Figure 3. β-SITO alleviates HO-induced cardiomyocytes damage in vitro. (A) Representative images of NMCMs after 24 h β-SITO exposure (0, 80, 160, and 320 μM). (B) NMCM viability following β-SITO treatment (0, 10, 20, 40, 80, 160, and 320 μM, 24 h) was quantified via CCK-8 assay (n = 3). (C) NMCMs were exposed to β-SITO (0, 10, 20, 40, and 80 μM, 24 h) under normoxic or hypoxic conditions, with cell viability assessed using CCK-8 assay (n = 3). (D) LDH release was measured in NMCMs following 24 h β-SITO (0, 10, and 40 μM) treatment under normoxic or hypoxic conditions (n = 4). *P < 0.05, **P < 0.01, ***P < 0.001; ns means no significance.

§

PROBLEM DESCRIPTION – Quote the figure caption above in full, word for word.

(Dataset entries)
§

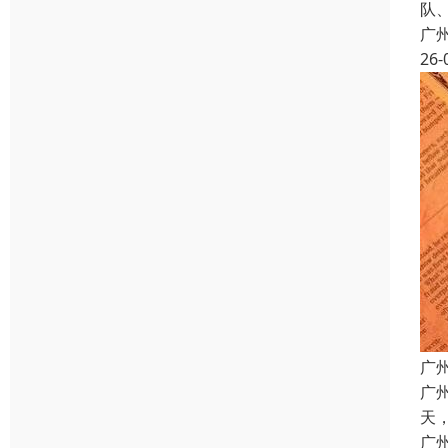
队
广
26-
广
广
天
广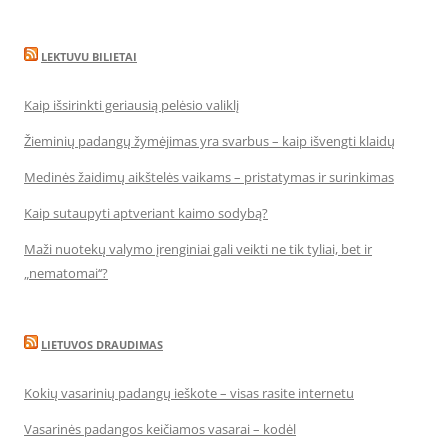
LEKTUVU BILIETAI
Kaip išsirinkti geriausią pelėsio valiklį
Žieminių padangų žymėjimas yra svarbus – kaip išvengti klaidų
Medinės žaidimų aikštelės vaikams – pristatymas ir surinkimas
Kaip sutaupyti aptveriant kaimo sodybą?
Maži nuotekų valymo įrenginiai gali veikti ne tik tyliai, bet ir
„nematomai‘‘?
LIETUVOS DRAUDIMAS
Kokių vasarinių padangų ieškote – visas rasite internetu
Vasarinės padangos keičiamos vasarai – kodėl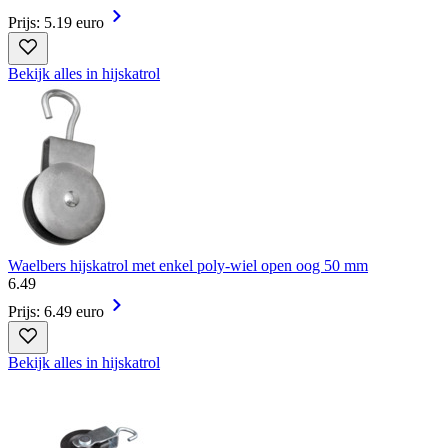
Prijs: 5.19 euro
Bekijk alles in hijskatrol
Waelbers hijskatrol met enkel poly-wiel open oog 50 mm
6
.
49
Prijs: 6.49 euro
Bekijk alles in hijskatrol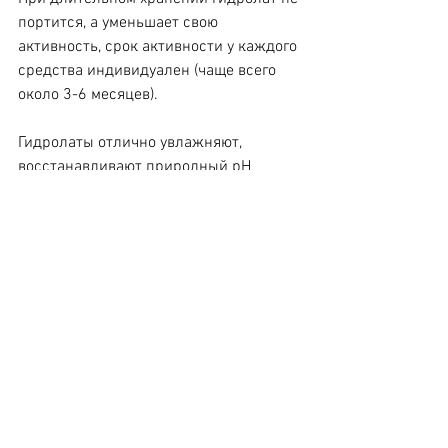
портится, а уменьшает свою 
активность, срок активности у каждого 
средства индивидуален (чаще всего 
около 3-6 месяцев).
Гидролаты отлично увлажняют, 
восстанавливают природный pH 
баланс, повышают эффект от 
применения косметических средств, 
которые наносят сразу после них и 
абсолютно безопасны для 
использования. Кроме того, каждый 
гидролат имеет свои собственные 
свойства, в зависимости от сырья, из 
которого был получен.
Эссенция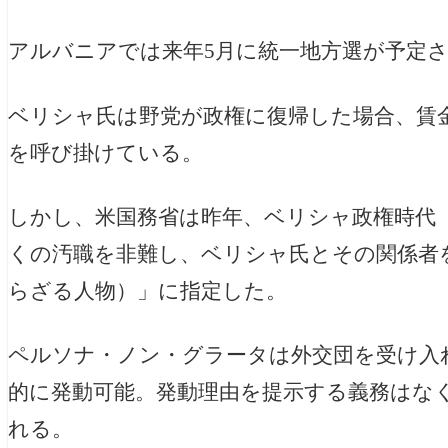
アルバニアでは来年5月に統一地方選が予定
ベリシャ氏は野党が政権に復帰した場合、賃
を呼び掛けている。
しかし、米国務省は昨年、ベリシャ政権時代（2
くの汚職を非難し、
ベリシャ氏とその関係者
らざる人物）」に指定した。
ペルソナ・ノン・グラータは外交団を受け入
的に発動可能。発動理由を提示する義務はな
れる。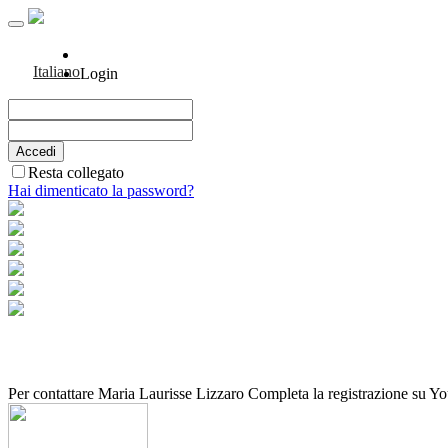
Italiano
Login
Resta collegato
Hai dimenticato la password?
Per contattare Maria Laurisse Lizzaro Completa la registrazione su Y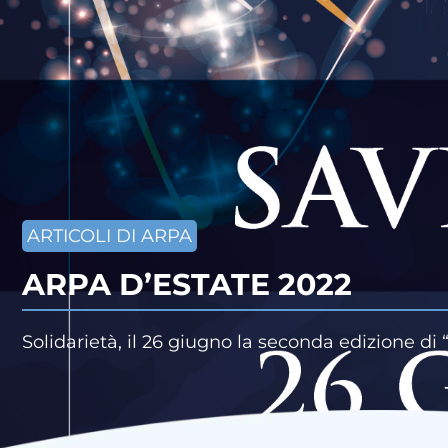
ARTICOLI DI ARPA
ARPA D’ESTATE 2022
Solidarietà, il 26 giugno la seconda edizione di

§

TASK ANSWER –
Figure 3. β-SITO alleviates HO-induced cardiomyocytes damage in vitro. (A) Representative images of NMCMs after 24 h β-SITO exposure (0, 80, 160, and 320 μM). (B) NMCM viability following β-SITO treatment (0, 10, 20, 40, 80, 160, and 320 μM, 24 h) was quantified via CCK-8 assay (n = 3). (C) NMCMs were exposed to β-SITO (0, 10, 20, 40, and 80 μM, 24 h) under normoxic or hypoxic conditions, with cell viability assessed using CCK-8 assay (n = 3). (D) LDH release was measured in NMCMs following 24 h β-SITO (0, 10, and 40 μM) treatment under normoxic or hypoxic conditions (n = 4). *P < 0.05, **P < 0.01, ***P < 0.001; ns means no significance.